## The problem:
Set the data down again so that every line matches exactly.

## Records supplied:
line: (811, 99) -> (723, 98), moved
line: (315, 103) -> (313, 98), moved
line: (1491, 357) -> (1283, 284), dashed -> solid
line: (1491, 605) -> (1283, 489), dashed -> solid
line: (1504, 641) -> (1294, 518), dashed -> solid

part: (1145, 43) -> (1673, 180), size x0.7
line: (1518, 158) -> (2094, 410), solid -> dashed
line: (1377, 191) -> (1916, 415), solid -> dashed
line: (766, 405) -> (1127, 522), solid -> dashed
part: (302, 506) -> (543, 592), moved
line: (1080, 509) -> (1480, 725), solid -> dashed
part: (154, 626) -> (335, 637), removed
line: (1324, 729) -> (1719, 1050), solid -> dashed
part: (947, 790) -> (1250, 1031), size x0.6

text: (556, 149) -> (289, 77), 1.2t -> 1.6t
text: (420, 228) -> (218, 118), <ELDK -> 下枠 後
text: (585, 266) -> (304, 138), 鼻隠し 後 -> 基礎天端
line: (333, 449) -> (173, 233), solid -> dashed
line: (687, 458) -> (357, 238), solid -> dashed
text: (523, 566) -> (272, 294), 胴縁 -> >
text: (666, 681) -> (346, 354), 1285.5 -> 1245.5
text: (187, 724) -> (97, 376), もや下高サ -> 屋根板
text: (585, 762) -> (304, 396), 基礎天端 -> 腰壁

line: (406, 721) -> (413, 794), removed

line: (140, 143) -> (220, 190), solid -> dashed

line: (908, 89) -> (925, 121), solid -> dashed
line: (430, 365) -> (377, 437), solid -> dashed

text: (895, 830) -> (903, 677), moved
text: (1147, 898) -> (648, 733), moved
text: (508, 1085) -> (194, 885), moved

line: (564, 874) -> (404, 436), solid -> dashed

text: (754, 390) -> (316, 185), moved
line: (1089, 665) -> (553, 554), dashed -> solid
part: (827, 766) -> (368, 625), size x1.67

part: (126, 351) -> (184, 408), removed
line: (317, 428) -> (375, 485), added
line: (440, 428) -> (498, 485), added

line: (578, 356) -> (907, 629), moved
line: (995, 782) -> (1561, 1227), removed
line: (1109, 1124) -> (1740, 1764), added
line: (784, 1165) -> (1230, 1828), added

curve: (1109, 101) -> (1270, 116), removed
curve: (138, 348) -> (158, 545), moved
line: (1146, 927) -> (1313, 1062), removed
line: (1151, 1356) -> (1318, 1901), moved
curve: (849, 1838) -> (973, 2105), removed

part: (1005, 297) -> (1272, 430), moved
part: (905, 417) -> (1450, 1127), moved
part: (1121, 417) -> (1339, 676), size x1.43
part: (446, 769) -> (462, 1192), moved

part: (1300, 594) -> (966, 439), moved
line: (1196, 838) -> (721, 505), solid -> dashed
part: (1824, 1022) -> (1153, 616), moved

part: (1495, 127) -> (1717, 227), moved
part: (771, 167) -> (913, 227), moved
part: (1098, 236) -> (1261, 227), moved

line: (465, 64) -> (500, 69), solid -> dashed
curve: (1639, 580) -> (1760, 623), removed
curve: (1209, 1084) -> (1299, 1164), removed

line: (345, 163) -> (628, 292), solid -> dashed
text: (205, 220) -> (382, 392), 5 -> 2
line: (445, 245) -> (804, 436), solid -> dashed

## Reply:
line: (811, 99) -> (723, 98), moved
line: (315, 103) -> (313, 98), moved
line: (1491, 357) -> (1283, 284), dashed -> solid
line: (1491, 605) -> (1283, 489), dashed -> solid
line: (1504, 641) -> (1294, 518), dashed -> solid

part: (1145, 43) -> (1673, 180), size x0.7
line: (1518, 158) -> (2094, 410), solid -> dashed
line: (1377, 191) -> (1916, 415), solid -> dashed
line: (766, 405) -> (1127, 522), solid -> dashed
part: (302, 506) -> (543, 592), moved
line: (1080, 509) -> (1480, 725), solid -> dashed
part: (154, 626) -> (335, 637), removed
line: (1324, 729) -> (1719, 1050), solid -> dashed
part: (947, 790) -> (1250, 1031), size x0.6

text: (556, 149) -> (289, 77), 1.2t -> 1.6t
text: (420, 228) -> (218, 118), <ELDK -> 下枠 後
text: (585, 266) -> (304, 138), 鼻隠し 後 -> 基礎天端
line: (333, 449) -> (173, 233), solid -> dashed
line: (687, 458) -> (357, 238), solid -> dashed
text: (523, 566) -> (272, 294), 胴縁 -> >
text: (666, 681) -> (346, 354), 1285.5 -> 1245.5
text: (187, 724) -> (97, 376), もや下高サ -> 屋根板
text: (585, 762) -> (304, 396), 基礎天端 -> 腰壁

line: (406, 721) -> (413, 794), removed

line: (140, 143) -> (220, 190), solid -> dashed

line: (908, 89) -> (925, 121), solid -> dashed
line: (430, 365) -> (377, 437), solid -> dashed

text: (895, 830) -> (903, 677), moved
text: (1147, 898) -> (648, 733), moved
text: (508, 1085) -> (194, 885), moved

line: (564, 874) -> (404, 436), solid -> dashed

text: (754, 390) -> (316, 185), moved
line: (1089, 665) -> (553, 554), dashed -> solid
part: (827, 766) -> (368, 625), size x1.67

part: (126, 351) -> (184, 408), removed
line: (317, 428) -> (375, 485), added
line: (440, 428) -> (498, 485), added

line: (578, 356) -> (907, 629), moved
line: (995, 782) -> (1561, 1227), removed
line: (1109, 1124) -> (1740, 1764), added
line: (784, 1165) -> (1230, 1828), added

curve: (1109, 101) -> (1270, 116), removed
curve: (138, 348) -> (158, 545), moved
line: (1146, 927) -> (1313, 1062), removed
line: (1151, 1356) -> (1318, 1901), moved
curve: (849, 1838) -> (973, 2105), removed

part: (1005, 297) -> (1272, 430), moved
part: (905, 417) -> (1450, 1127), moved
part: (1121, 417) -> (1339, 676), size x1.43
part: (446, 769) -> (462, 1192), moved

part: (1300, 594) -> (966, 439), moved
line: (1196, 838) -> (721, 505), solid -> dashed
part: (1824, 1022) -> (1153, 616), moved

part: (1495, 127) -> (1717, 227), moved
part: (771, 167) -> (913, 227), moved
part: (1098, 236) -> (1261, 227), moved

line: (465, 64) -> (500, 69), solid -> dashed
curve: (1639, 580) -> (1760, 623), removed
curve: (1209, 1084) -> (1299, 1164), removed

line: (345, 163) -> (628, 292), solid -> dashed
text: (205, 220) -> (382, 392), 5 -> 2
line: (445, 245) -> (804, 436), solid -> dashed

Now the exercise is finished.